Aroko and his friend returned.
"Is he OK?" I asked, relieved.
"The boy is dead," Aroko said.
- - - - - - - - - - - - - - - - - - - - -
"You were in an extraordinary situation," my friend Colin said, eight months later, back home. He sat on the couch in my mother's Berkeley apartment, tracing with his fingertip the edges of a photo of Aroko's mother smilingly gutting a fish. "You're not brought up in a place where things like that happen. Besides, what could you have done?"
This is what plays in my mind:
A 7- or 8-year-old boy (or 6?) walks into a dark cement
irrigation tunnel with water up to his neck, holding a fishing net, slips and
is unable to regain his balance, clutching at the cement walls, slippery with
algae, trying to scream, water filling his lungs as he gasps, his heart
pounding, and his friends sitting on the grass eating groundnuts and swinging
a rope strung with fish and eels, the day's catch, as 20 minutes go by, 30, an hour, and they start to wonder, "Where
is Azureh? He's been a long time." They call "Azureh? Azureh!" They wade
in and try to peer into the tunnel, calling his name into the hollow echoey
place. No response and they're afraid to
enter -- they try throwing in a rope, they talk some more, call his name.
Finally one runs for help.
- - - - - - - - - - - - - - - - - - - -
-
"You're not used to that kind of heat," said my mother, closing the
refrigerator door. "And you shouldn't do CPR if you're not trained."
- - - - - - - - - - - - - - - - - - - -
-
This time I rise and follow Aroko down that path -- one foot in
front of the
other, the high dry grass scratching my calves, my legs heavy in the heat,
taking hat and sunglasses off, wiping away sweat, putting them back on. We
follow the voices, come out to the spot where people stand on either side of
the canal peering into the tunnel. Above them on a bridge, where a
wheel, secured by a heavy iron chain, controls the dam, people pound
against the chain with a rock, trying to break it so the wheel can turn to
lift the cement gate; the water from the reservoir rushes through and carries
the body of a 6- or 7-year-old boy out of that dark stone tunnel into air
and light and waiting people of all ages standing on the bank shouting and
gesticulating as if these things could bring him back.
- - - - - - - - - - - - - - - - - - - -
-
"There would've been choices at every step," Colin said. "If you'd
followed,
then you would've had to decide whether or not to dive in. Then whether or
not to interfere. To try procedures you're not sure how to use."

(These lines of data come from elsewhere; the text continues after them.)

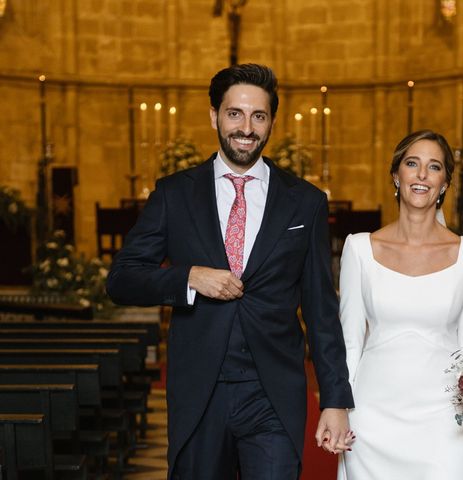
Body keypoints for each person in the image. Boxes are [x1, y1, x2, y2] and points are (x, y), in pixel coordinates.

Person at [107, 63, 354, 480]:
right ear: (214, 117)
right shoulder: (174, 193)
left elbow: (321, 310)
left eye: (258, 116)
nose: (246, 127)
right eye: (235, 113)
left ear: (272, 122)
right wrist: (187, 277)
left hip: (273, 394)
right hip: (199, 392)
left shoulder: (305, 202)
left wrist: (334, 400)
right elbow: (122, 279)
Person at [337, 130, 463, 479]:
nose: (422, 175)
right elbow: (349, 342)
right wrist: (339, 407)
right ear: (396, 175)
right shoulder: (358, 249)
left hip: (447, 418)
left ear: (445, 182)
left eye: (434, 167)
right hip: (373, 417)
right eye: (412, 163)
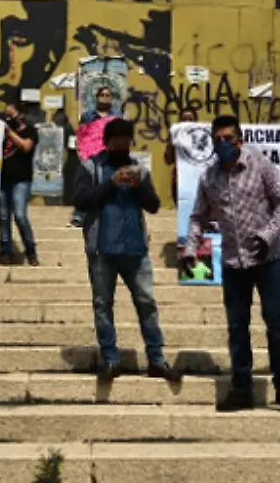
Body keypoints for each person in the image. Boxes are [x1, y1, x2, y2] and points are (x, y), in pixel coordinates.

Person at [183, 115, 280, 414]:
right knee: (237, 327)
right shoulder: (208, 177)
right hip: (234, 263)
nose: (224, 145)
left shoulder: (260, 165)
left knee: (275, 322)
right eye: (218, 139)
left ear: (240, 140)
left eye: (230, 139)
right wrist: (189, 250)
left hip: (267, 259)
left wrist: (266, 235)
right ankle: (241, 388)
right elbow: (198, 216)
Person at [73, 118, 181, 383]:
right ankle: (111, 359)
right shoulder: (90, 167)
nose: (120, 144)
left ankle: (156, 359)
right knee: (102, 304)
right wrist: (110, 183)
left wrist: (140, 186)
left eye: (125, 139)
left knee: (146, 303)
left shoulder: (139, 169)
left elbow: (154, 205)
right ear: (106, 142)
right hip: (102, 249)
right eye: (115, 139)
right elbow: (81, 200)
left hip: (135, 250)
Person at [71, 86, 121, 227]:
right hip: (90, 155)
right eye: (102, 95)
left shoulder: (116, 117)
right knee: (85, 184)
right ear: (97, 98)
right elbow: (80, 136)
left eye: (108, 95)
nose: (105, 97)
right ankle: (79, 215)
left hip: (109, 156)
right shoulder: (88, 116)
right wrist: (80, 153)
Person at [0, 102, 39, 265]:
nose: (8, 119)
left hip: (21, 180)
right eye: (6, 116)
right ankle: (6, 251)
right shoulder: (0, 133)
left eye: (11, 115)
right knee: (3, 217)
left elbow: (26, 147)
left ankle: (30, 250)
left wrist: (9, 132)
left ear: (20, 115)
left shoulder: (30, 130)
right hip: (2, 180)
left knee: (20, 215)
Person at [164, 108, 198, 201]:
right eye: (184, 119)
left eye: (190, 120)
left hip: (196, 180)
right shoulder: (175, 137)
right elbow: (168, 160)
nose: (187, 122)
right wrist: (171, 141)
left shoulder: (201, 137)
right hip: (179, 180)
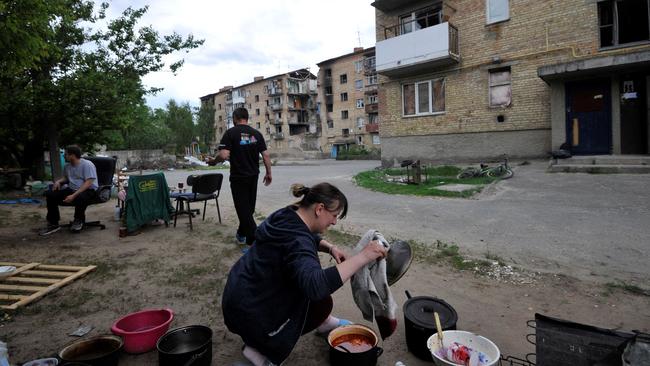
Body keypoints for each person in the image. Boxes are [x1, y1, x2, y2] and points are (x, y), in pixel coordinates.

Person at [221, 183, 387, 366]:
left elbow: (306, 234)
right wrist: (362, 257)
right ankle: (259, 351)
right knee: (315, 292)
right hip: (252, 311)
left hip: (237, 296)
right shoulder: (298, 242)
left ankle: (323, 324)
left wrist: (329, 247)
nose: (334, 222)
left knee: (321, 302)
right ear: (320, 209)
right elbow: (316, 286)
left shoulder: (288, 213)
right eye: (334, 215)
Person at [206, 107, 272, 246]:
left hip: (238, 177)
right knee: (248, 209)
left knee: (244, 210)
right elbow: (265, 155)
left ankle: (253, 243)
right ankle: (242, 234)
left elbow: (224, 155)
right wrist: (269, 172)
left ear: (235, 118)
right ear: (246, 118)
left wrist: (213, 161)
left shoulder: (231, 133)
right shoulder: (256, 134)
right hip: (253, 176)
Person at [39, 145, 98, 235]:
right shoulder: (67, 166)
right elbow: (67, 178)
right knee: (50, 194)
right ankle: (53, 223)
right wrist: (59, 181)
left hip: (88, 190)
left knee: (80, 197)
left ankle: (78, 220)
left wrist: (73, 195)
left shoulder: (87, 164)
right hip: (72, 189)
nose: (64, 156)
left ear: (72, 155)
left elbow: (89, 182)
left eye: (65, 154)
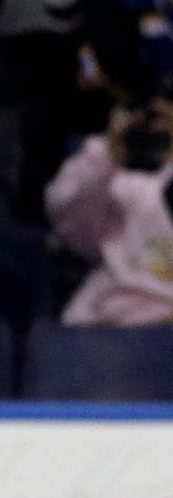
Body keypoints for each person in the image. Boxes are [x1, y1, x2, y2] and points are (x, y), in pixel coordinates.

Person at [45, 97, 173, 327]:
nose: (156, 128)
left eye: (164, 118)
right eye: (149, 118)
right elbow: (69, 227)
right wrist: (110, 153)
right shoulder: (110, 173)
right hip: (113, 322)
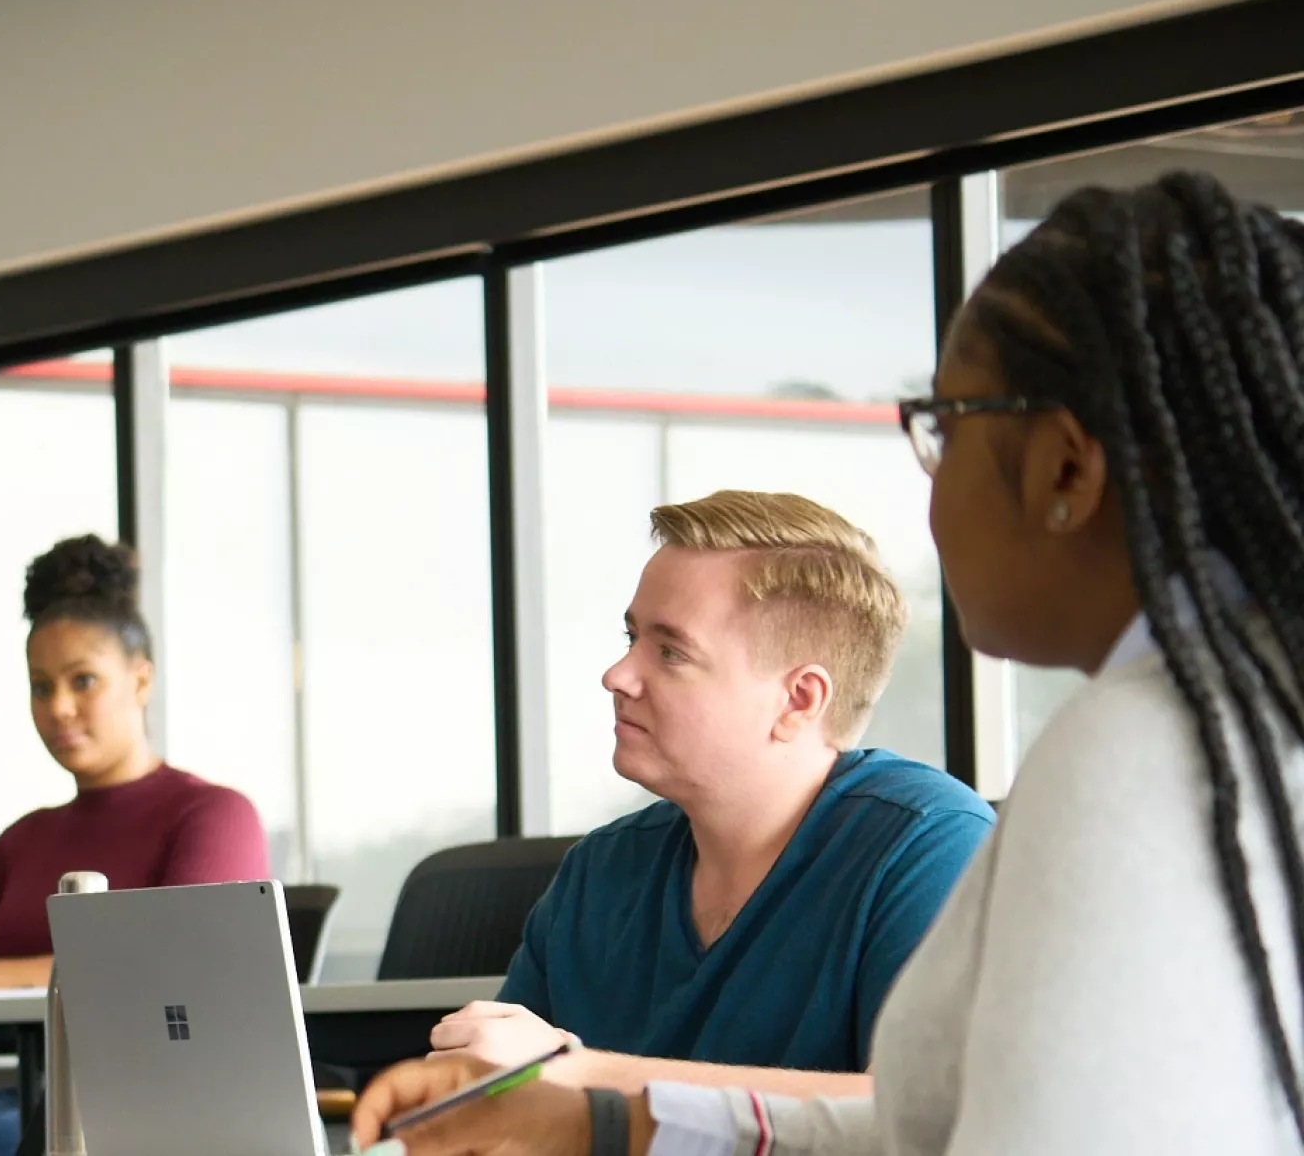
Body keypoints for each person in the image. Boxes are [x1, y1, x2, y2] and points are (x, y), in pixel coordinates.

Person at [351, 170, 1304, 1155]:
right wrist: (604, 1111)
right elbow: (924, 1128)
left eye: (944, 427)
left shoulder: (1134, 759)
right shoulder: (1215, 728)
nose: (930, 489)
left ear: (1066, 465)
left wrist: (593, 1084)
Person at [427, 492, 993, 1099]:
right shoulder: (600, 871)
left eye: (671, 652)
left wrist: (582, 1072)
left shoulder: (932, 846)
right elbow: (507, 1106)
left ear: (798, 700)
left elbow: (923, 1110)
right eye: (631, 637)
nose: (617, 676)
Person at [0, 535, 272, 1156]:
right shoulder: (27, 837)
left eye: (83, 681)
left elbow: (158, 973)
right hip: (40, 1090)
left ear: (141, 679)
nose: (59, 707)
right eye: (41, 687)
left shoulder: (214, 815)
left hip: (161, 1098)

"If he was in all that time, he would've been long dead when you
arrived,"
said my mother.
- - - - - - - - - - - - - - - - - - - -
-
As we see the body emerge, carried on the swell of water, Katie and
I push
our way through the crowd, "Is there a heartbeat?" "Try mouth-to-mouth" -- "Oh
God, did you check for vomit?" "Is his chest rising?" If only I had that book!
Fear of raising false expectations, disapproval of touching the
dead, chill
of putting your lips against his cold ones, wondering if there are amoebas in the water and knowing it's useless, he's been in so long; what makes you think you can -- but you've got to try, because what would you be if you didn't try? Trying
more for you than for him, and if that's true, who the hell are you to
practice your peculiar cultural rites on the body of this boy?
- - - - - - - - - - - - - - - - - - - -
-
Here is what happened after Aroko said, "The boy is dead":
We changed locations. We were sitting beside a chain-link fence,
under a
tree. Two men were talking, a few feet away, sharing an orange. A repeated
phrase of English jumped out of the Frafra conversation: destiny to die in
water, destined to die in water.
Aroko pointed to a boy across the street, his big belly sticking out above brown shorts, skinny legs, to one of the neighborhood boys who smiled shyly and said
softly, "Namba," as he passed the compound every afternoon, carrying water or a
bunch of groundnuts or a string of fish. Aroko said, "The boy was like this."
An orange peel hit Aroko's arm. He looked up.
"Eh!" called the man. "Azureh was tall. He was never like this boy."